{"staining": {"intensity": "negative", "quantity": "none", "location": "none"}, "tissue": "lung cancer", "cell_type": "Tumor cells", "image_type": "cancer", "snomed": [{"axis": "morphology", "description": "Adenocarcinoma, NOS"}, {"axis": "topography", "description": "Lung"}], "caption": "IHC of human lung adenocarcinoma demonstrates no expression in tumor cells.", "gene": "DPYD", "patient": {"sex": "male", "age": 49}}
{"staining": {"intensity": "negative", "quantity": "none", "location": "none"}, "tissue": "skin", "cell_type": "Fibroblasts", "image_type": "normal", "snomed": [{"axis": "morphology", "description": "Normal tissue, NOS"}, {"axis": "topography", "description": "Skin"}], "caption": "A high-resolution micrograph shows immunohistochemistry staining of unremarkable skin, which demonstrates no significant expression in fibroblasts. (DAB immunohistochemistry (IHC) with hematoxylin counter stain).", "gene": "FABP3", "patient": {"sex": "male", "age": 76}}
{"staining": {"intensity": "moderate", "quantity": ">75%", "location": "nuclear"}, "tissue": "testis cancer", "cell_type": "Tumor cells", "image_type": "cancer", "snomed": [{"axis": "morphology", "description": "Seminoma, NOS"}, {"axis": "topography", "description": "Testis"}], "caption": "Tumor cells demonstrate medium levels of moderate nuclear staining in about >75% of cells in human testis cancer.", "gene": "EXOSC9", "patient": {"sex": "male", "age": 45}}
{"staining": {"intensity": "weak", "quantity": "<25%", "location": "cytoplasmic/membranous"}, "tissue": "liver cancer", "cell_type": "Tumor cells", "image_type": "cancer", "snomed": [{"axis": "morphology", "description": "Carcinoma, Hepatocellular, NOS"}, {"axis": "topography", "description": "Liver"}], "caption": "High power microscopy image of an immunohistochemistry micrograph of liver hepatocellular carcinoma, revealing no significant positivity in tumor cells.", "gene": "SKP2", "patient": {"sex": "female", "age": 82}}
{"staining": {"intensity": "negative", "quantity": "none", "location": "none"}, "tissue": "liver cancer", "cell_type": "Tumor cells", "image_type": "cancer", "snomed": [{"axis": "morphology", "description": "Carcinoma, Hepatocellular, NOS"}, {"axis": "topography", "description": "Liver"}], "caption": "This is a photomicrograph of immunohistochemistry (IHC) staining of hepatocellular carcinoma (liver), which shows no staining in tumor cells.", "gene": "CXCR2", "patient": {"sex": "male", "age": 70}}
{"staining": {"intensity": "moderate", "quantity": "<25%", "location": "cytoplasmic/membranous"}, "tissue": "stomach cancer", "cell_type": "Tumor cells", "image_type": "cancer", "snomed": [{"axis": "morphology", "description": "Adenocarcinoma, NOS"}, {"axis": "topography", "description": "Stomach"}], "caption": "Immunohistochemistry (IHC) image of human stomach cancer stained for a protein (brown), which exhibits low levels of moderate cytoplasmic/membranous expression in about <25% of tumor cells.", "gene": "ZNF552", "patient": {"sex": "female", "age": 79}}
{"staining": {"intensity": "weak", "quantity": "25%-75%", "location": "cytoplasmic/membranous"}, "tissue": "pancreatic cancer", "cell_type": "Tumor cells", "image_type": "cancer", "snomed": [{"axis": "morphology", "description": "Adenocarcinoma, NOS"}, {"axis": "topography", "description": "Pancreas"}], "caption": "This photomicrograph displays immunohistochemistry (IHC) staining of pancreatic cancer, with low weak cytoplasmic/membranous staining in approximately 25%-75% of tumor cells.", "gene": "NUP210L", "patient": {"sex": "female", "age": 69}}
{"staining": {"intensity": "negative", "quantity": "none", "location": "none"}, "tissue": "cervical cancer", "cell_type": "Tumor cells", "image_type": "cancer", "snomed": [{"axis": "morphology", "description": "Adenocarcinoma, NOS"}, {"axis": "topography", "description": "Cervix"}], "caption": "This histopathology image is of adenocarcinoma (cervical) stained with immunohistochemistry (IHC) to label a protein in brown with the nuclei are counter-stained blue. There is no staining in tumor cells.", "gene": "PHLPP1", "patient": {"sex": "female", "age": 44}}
§ §
ASSIGNMENT.
The task requires an exact copy of all the lines above.

RESPONSE.
{"staining": {"intensity": "negative", "quantity": "none", "location": "none"}, "tissue": "lung cancer", "cell_type": "Tumor cells", "image_type": "cancer", "snomed": [{"axis": "morphology", "description": "Adenocarcinoma, NOS"}, {"axis": "topography", "description": "Lung"}], "caption": "IHC of human lung adenocarcinoma demonstrates no expression in tumor cells.", "gene": "DPYD", "patient": {"sex": "male", "age": 49}}
{"staining": {"intensity": "negative", "quantity": "none", "location": "none"}, "tissue": "skin", "cell_type": "Fibroblasts", "image_type": "normal", "snomed": [{"axis": "morphology", "description": "Normal tissue, NOS"}, {"axis": "topography", "description": "Skin"}], "caption": "A high-resolution micrograph shows immunohistochemistry staining of unremarkable skin, which demonstrates no significant expression in fibroblasts. (DAB immunohistochemistry (IHC) with hematoxylin counter stain).", "gene": "FABP3", "patient": {"sex": "male", "age": 76}}
{"staining": {"intensity": "moderate", "quantity": ">75%", "location": "nuclear"}, "tissue": "testis cancer", "cell_type": "Tumor cells", "image_type": "cancer", "snomed": [{"axis": "morphology", "description": "Seminoma, NOS"}, {"axis": "topography", "description": "Testis"}], "caption": "Tumor cells demonstrate medium levels of moderate nuclear staining in about >75% of cells in human testis cancer.", "gene": "EXOSC9", "patient": {"sex": "male", "age": 45}}
{"staining": {"intensity": "weak", "quantity": "<25%", "location": "cytoplasmic/membranous"}, "tissue": "liver cancer", "cell_type": "Tumor cells", "image_type": "cancer", "snomed": [{"axis": "morphology", "description": "Carcinoma, Hepatocellular, NOS"}, {"axis": "topography", "description": "Liver"}], "caption": "High power microscopy image of an immunohistochemistry micrograph of liver hepatocellular carcinoma, revealing no significant positivity in tumor cells.", "gene": "SKP2", "patient": {"sex": "female", "age": 82}}
{"staining": {"intensity": "negative", "quantity": "none", "location": "none"}, "tissue": "liver cancer", "cell_type": "Tumor cells", "image_type": "cancer", "snomed": [{"axis": "morphology", "description": "Carcinoma, Hepatocellular, NOS"}, {"axis": "topography", "description": "Liver"}], "caption": "This is a photomicrograph of immunohistochemistry (IHC) staining of hepatocellular carcinoma (liver), which shows no staining in tumor cells.", "gene": "CXCR2", "patient": {"sex": "male", "age": 70}}
{"staining": {"intensity": "moderate", "quantity": "<25%", "location": "cytoplasmic/membranous"}, "tissue": "stomach cancer", "cell_type": "Tumor cells", "image_type": "cancer", "snomed": [{"axis": "morphology", "description": "Adenocarcinoma, NOS"}, {"axis": "topography", "description": "Stomach"}], "caption": "Immunohistochemistry (IHC) image of human stomach cancer stained for a protein (brown), which exhibits low levels of moderate cytoplasmic/membranous expression in about <25% of tumor cells.", "gene": "ZNF552", "patient": {"sex": "female", "age": 79}}
{"staining": {"intensity": "weak", "quantity": "25%-75%", "location": "cytoplasmic/membranous"}, "tissue": "pancreatic cancer", "cell_type": "Tumor cells", "image_type": "cancer", "snomed": [{"axis": "morphology", "description": "Adenocarcinoma, NOS"}, {"axis": "topography", "description": "Pancreas"}], "caption": "This photomicrograph displays immunohistochemistry (IHC) staining of pancreatic cancer, with low weak cytoplasmic/membranous staining in approximately 25%-75% of tumor cells.", "gene": "NUP210L", "patient": {"sex": "female", "age": 69}}
{"staining": {"intensity": "negative", "quantity": "none", "location": "none"}, "tissue": "cervical cancer", "cell_type": "Tumor cells", "image_type": "cancer", "snomed": [{"axis": "morphology", "description": "Adenocarcinoma, NOS"}, {"axis": "topography", "description": "Cervix"}], "caption": "This histopathology image is of adenocarcinoma (cervical) stained with immunohistochemistry (IHC) to label a protein in brown with the nuclei are counter-stained blue. There is no staining in tumor cells.", "gene": "PHLPP1", "patient": {"sex": "female", "age": 44}}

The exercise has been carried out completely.